**EXERCISE GOAL:**
Every line of the following records that includes "Remove" should be copied.

THE DATA: Begin

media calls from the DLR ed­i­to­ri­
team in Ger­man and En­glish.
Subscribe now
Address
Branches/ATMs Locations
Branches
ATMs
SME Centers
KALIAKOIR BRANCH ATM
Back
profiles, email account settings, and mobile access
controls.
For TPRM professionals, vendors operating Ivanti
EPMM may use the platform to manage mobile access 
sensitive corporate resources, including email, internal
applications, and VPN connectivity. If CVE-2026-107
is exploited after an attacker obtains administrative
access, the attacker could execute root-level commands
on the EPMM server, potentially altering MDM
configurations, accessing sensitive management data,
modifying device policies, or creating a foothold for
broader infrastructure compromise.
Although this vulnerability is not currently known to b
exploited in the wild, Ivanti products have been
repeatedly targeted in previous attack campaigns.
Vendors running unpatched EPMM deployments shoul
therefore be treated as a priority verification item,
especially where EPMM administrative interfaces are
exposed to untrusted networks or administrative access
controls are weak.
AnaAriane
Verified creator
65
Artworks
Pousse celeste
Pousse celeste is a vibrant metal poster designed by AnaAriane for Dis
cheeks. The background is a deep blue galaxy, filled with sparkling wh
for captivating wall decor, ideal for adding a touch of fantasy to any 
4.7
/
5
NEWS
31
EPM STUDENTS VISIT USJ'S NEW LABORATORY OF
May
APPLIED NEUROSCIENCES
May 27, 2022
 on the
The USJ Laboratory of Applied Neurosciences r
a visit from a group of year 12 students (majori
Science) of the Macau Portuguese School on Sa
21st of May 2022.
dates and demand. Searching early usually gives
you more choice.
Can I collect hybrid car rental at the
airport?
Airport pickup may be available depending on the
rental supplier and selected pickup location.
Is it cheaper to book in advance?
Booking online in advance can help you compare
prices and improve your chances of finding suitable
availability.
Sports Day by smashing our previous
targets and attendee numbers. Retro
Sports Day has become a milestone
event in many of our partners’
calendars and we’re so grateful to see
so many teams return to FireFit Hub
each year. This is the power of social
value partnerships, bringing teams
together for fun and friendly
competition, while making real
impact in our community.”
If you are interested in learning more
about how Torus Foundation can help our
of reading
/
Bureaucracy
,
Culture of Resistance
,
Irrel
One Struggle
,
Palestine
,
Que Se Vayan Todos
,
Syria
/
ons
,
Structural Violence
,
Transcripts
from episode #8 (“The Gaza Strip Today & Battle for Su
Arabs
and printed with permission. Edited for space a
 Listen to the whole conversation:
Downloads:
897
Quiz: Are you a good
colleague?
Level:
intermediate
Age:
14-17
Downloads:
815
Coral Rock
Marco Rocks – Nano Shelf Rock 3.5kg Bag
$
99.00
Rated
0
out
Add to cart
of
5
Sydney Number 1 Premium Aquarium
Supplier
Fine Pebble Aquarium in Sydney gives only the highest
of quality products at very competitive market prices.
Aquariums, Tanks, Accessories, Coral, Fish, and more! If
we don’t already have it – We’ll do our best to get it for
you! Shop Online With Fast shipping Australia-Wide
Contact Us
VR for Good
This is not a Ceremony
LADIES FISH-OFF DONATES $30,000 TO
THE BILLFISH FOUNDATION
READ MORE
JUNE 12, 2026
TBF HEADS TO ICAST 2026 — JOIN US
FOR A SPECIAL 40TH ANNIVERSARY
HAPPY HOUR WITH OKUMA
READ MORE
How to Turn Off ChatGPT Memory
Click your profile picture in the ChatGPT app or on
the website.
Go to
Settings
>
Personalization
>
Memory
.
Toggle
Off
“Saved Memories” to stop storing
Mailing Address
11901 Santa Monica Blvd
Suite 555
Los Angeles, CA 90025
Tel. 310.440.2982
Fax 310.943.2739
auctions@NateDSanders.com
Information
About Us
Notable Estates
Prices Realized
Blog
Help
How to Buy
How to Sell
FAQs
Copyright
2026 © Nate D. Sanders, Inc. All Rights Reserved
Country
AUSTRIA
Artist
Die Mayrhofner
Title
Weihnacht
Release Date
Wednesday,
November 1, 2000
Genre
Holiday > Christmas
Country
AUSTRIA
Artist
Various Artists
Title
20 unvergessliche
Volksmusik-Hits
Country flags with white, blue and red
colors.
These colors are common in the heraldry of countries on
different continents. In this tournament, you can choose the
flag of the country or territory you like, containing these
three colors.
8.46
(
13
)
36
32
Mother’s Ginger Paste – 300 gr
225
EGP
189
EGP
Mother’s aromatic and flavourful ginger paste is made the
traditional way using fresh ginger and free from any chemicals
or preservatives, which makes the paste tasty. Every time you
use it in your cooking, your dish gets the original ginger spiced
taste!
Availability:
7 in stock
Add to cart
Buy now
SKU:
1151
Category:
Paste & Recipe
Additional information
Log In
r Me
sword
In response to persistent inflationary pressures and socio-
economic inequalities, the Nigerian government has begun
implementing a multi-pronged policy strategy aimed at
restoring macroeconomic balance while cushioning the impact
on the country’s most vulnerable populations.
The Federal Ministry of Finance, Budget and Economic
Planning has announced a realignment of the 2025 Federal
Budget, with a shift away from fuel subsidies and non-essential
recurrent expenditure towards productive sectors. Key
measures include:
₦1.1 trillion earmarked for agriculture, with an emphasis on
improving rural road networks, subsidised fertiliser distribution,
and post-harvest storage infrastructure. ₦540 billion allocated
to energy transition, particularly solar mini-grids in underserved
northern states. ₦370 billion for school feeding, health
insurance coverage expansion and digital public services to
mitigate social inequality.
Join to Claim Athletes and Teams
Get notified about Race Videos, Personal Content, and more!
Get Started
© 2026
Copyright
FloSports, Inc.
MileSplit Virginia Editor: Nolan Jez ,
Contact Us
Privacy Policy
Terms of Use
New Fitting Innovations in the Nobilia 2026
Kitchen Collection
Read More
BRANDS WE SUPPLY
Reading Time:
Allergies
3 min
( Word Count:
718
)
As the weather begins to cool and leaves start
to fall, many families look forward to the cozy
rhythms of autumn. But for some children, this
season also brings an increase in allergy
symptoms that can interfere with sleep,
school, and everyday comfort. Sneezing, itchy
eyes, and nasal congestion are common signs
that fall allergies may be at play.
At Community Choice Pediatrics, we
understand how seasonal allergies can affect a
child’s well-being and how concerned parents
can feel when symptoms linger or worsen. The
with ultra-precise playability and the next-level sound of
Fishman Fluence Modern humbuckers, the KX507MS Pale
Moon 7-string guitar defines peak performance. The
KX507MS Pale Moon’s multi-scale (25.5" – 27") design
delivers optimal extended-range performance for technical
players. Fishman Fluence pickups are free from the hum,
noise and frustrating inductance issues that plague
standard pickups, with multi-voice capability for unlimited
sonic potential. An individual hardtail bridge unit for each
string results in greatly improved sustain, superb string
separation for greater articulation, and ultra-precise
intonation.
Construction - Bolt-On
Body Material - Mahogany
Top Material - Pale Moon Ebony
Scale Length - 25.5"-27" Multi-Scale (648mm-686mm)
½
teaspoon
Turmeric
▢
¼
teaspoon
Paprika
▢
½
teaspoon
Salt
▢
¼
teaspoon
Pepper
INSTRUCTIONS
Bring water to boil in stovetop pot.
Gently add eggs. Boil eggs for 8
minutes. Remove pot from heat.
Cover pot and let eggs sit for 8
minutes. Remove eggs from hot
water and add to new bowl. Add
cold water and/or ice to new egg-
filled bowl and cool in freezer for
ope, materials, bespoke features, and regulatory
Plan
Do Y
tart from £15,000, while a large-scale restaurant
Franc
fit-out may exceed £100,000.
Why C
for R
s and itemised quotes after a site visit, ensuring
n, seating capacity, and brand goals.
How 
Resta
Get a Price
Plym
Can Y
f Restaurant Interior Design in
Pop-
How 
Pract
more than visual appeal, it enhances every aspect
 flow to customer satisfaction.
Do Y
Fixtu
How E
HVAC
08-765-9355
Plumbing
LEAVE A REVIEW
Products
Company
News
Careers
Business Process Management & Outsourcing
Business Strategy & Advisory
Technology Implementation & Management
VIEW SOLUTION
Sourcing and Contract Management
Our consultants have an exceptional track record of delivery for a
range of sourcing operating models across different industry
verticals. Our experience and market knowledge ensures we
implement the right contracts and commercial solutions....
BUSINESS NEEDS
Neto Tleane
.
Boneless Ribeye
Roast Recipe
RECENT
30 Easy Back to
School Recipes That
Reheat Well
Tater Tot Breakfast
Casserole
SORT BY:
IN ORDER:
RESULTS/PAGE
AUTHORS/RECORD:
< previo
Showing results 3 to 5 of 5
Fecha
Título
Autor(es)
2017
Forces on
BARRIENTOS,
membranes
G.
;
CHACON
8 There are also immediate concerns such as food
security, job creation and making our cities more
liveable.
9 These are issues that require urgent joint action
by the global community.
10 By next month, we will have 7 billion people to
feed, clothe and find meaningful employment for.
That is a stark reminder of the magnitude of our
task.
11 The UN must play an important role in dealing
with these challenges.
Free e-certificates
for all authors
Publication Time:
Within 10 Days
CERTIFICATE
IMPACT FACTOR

THE DATA: End

**SOLUTION TO THE PROBLEM:**
minutes. Remove pot from heat.
minutes. Remove eggs from hot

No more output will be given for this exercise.